Погубила Никифора перестройка, к которой он поначалу попытался добросовестно примазаться, наляпав кучу басен, где в облике благородного льва представал Ельцин, а в виде всевозможного гнусного зверья — его политические противники. Басни даже увидели свет на страницах газеты «Глас демократии», возглавляемой еще одной пациенткой Ярёмко, Машей Душкиной.
Но вскоре грянули черные времена. Психиатрия как-то враз растеряла карательный престиж и была отдана на поношение горластой толпе демократических интеллигентов вместе с дюжиной других государственных институций, признанных тяжким наследием советской империи, от которого следует срочно избавиться.
Вот тут злопамятные поэты развернулись во всю свою русскую широкую душеньку, наперебой перетряхивая грязное бельишко на страницах газет и с экрана. Поэтесса Травиата Федяшкина (ради справедливости стоит добавить — единственная среди пациентов Никиши настоящая шизофреничка, смертельно обиженная к тому же тем, что Никиша отказался с ней переспать, ибо страшна была, как смертный грех) пошла дальше — публично обозвала Ярёмку майором КГБ, лично пытавшим ее в психиатрических застенках за неприятие советской власти (что было брехней, поскольку до того, как окончательно подвинуться умишком, Травиата тиснула полдюжины поэм о боевых и трудовых свершениях комсомола, за что получила от ЦК ВЛКСМ какую-то медальку).
Ярёмко пытался оправдываться.
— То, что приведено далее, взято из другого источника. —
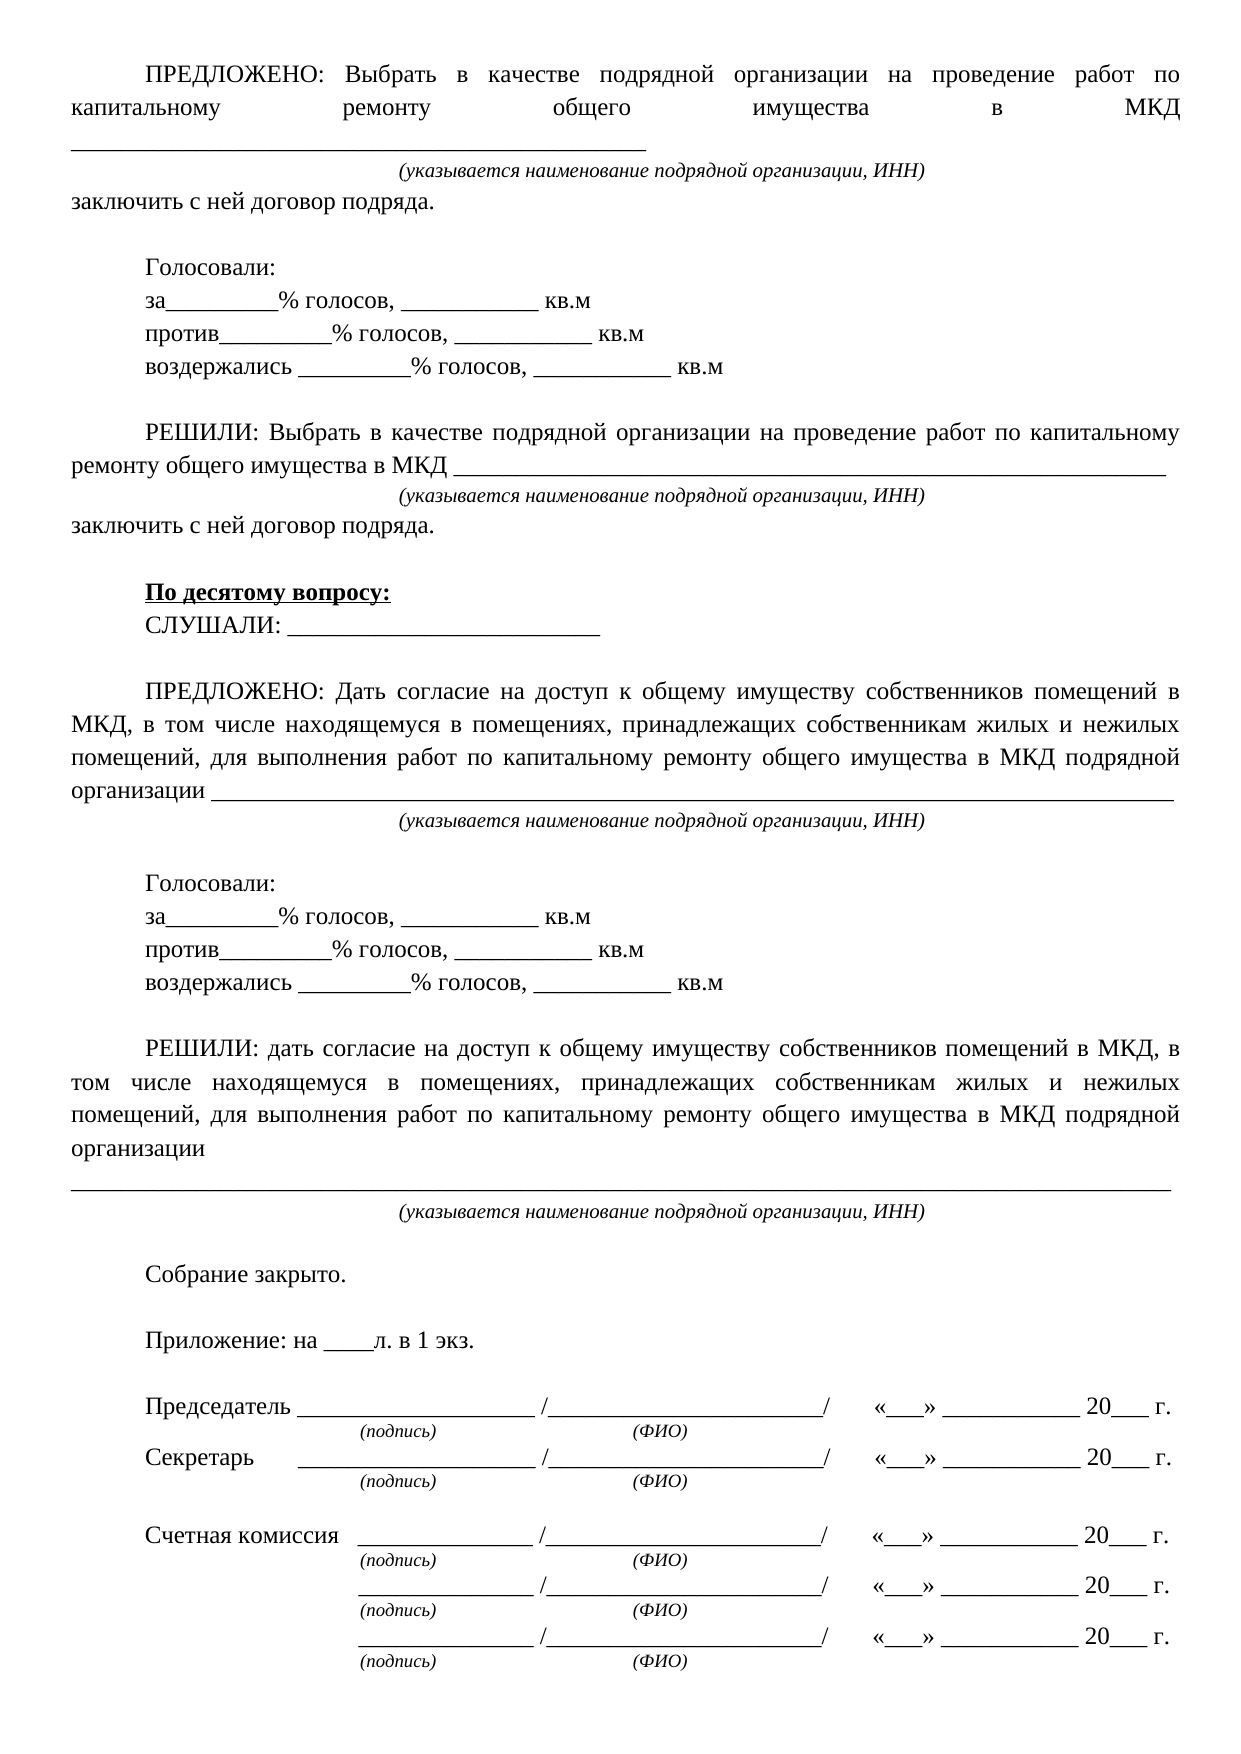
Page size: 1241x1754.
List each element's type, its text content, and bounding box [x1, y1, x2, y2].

Не получилось. Во-первых, в те угарные времена никому ничего невозможно было доказать, а во-вторых, Никифора тут же поразил в самое сердце пьющий талантище Пятериков, заявивший в печати, что в свое время коварно подсунул вору Ярёмке целых три акростиха, что ежели прочесть такие-то и такие-то стихотворения, опубликованные экс-психиатром под своим именем, первые буквы строчек составят незатейливые изречения: «Ярёма — вор», «Ярёма — козел», «Ярёма — графоман» и даже «Ярёма — п.з. а».